● **Exercise tasks**
A. Answer these questions from the Cape Town homelessness article:
(i) Which court granted the City's application for eviction notices?
(ii) As what season sets in does sleeping rough become particularly harsh?
(iii) What three conditions at home have some people fled?
B. Retype the passage of the Cape Town homelessness article that begins at the words "Sleeping rough on" and stops after "or extreme poverty.".
C. Write what comes next in the Cape Town homelessness article, picking up after its final sentence.

The Daily Maverick
3 March 2023
By Geordin Hill-Lewis, Mayor of Cape Town.
The expanded budget for addressing homelessness in Cape Town aims to allow the City to find a balance between meeting the needs of the many who find themselves on the streets, and ensuring that all citizens can exercise their right to safe, clean and well-maintained city spaces. No person has the right to reserve a public space as exclusively theirs, and where they have refused offers of dignified shelter and other social interventions, we have no choice but to turn to the courts, as we did recently when the Western Cape high court granted our application for eviction notices to be served at various ‘tented camp’ sites in the CBD.
Sleeping rough on the city’s pavements and parks, in shop entrances and under bridges is a very harsh life that is fraught with danger, hardship and health issues, particularly as the cold and wet of winter sets in. Society does have a duty to ease the suffering of its most vulnerable people.
Everyone who ends up on the street does so because the alternative choices at the time were worse, or because there simply were none. Such people are not a homogenous demographic with a common back story. Every single man, woman or child had a different journey that brought them there. Some people came seeking a new life in the city and struggled to land on their feet without a network of family or friends. Many are battling drug and alcohol addiction, or mental health challenges, and are going through this alone. Some have simply fled worse conditions at home — violence, abuse or extreme poverty.
There are countless reasons why people become homeless and remain homeless in the city, and there is no single solution that can be magically applied that will fix this. This is why addressing homelessness is such a complex and nuanced task, and why our planning and response covers such a wide range of interventions beyond just the provision of shelter beds.

Data excerpts:
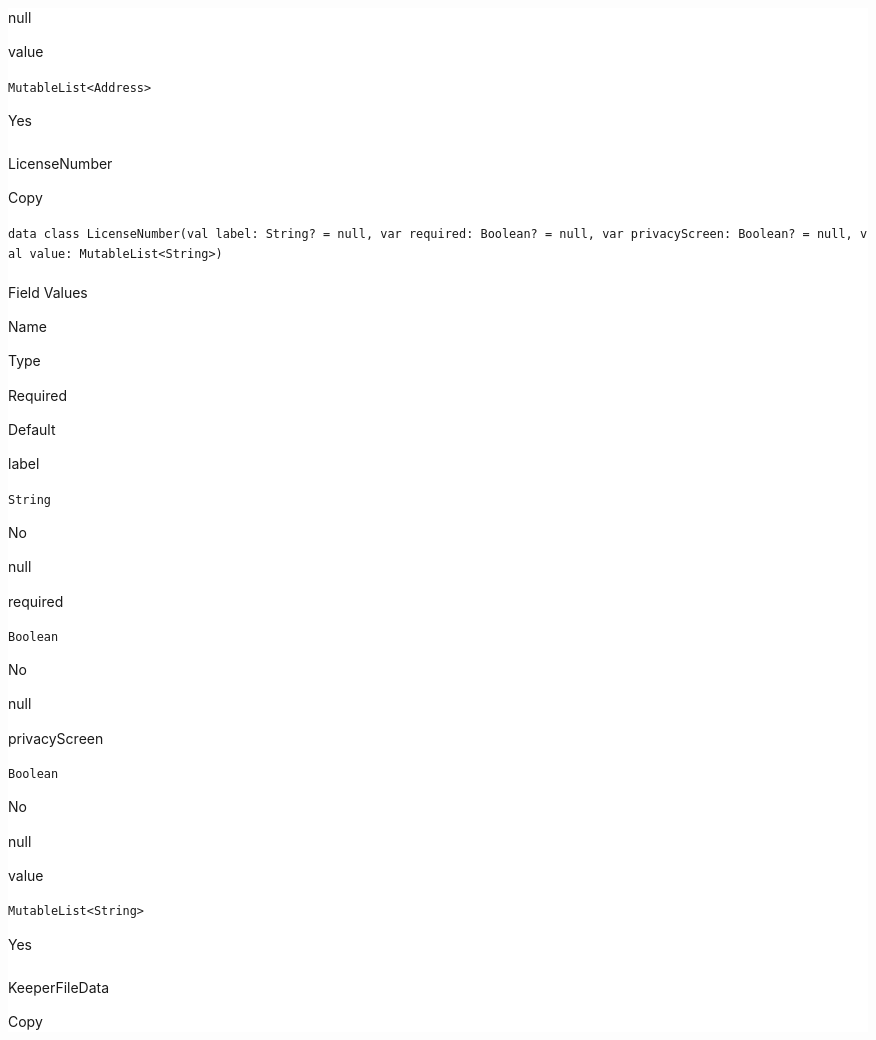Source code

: null

value

`MutableList<Address>`

Yes

###

LicenseNumber

Copy

    
    
    data class LicenseNumber(val label: String? = null, var required: Boolean? = null, var privacyScreen: Boolean? = null, val value: MutableList<String>)

####

Field Values

Name

Type

Required

Default

label

`String`

No

null

required

`Boolean`

No

null

privacyScreen

`Boolean`

No

null

value

`MutableList<String>`

Yes

###

KeeperFileData

Copy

● **Results of the exercise**
A.
(i) The Western Cape high court
(ii) Winter
(iii) Violence, abuse or extreme poverty

B.
Sleeping rough on the city’s pavements and parks, in shop entrances and under bridges is a very harsh life that is fraught with danger, hardship and health issues, particularly as the cold and wet of winter sets in. Society does have a duty to ease the suffering of its most vulnerable people.
Everyone who ends up on the street does so because the alternative choices at the time were worse, or because there simply were none. Such people are not a homogenous demographic with a common back story. Every single man, woman or child had a different journey that brought them there. Some people came seeking a new life in the city and struggled to land on their feet without a network of family or friends. Many are battling drug and alcohol addiction, or mental health challenges, and are going through this alone. Some have simply fled worse conditions at home — violence, abuse or extreme poverty.

C.
But remaining on the city’s streets and in public spaces indefinitely cannot be one of the solutions. Cape Town needs to work if we are to realise our vision of building a City of Hope for all. We cannot allow the urban decay that has taken root in other cities ever to set in here. Capetonians and visitors need to be able to access public spaces, and business owners need to be able to operate. No person has the right to reserve a public space as exclusively theirs, and where they have refused offers of dignified shelter and other social interventions, we have no choice but to turn to the courts for an eviction order.
This is the context that led to the Western Cape high court recently granting our application for eviction notices to be served at various “tented camp” sites in the CBD. The people living in these public spaces were repeatedly offered social assistance, including shelter at NGO-run night shelters as well as City-run Safe Spaces, and turned these offers down. When all attempts to help people off the street are persistently refused, we have to ask the courts to step in. That is the only way to preserve the city’s public spaces, ensure the safety of motorists and pedestrians, and help small businesses survive.
I believe it is possible to balance these requirements for a sustainable and economically vibrant city with the rights of homeless people without forcing trade-offs on either side. We can prevent urban decay and protect public spaces while at the same time offering people a way off the streets and a pathway back into society. Getting this balance right is something that occupies a great deal of my time.
It is also worth noting that the City doesn’t have the constitutional mandate or the funding from national government to provide crucial welfare services. But if we don’t step in and deliver some of these services, we will be failing our city’s most vulnerable people. This is why the City of Cape Town has a dedicated “Care Programme” aimed at addressing both the physical shelter needs as well as the psychological and wellness needs of our city’s homeless citizens. And we are the only metro in the country with such a programme.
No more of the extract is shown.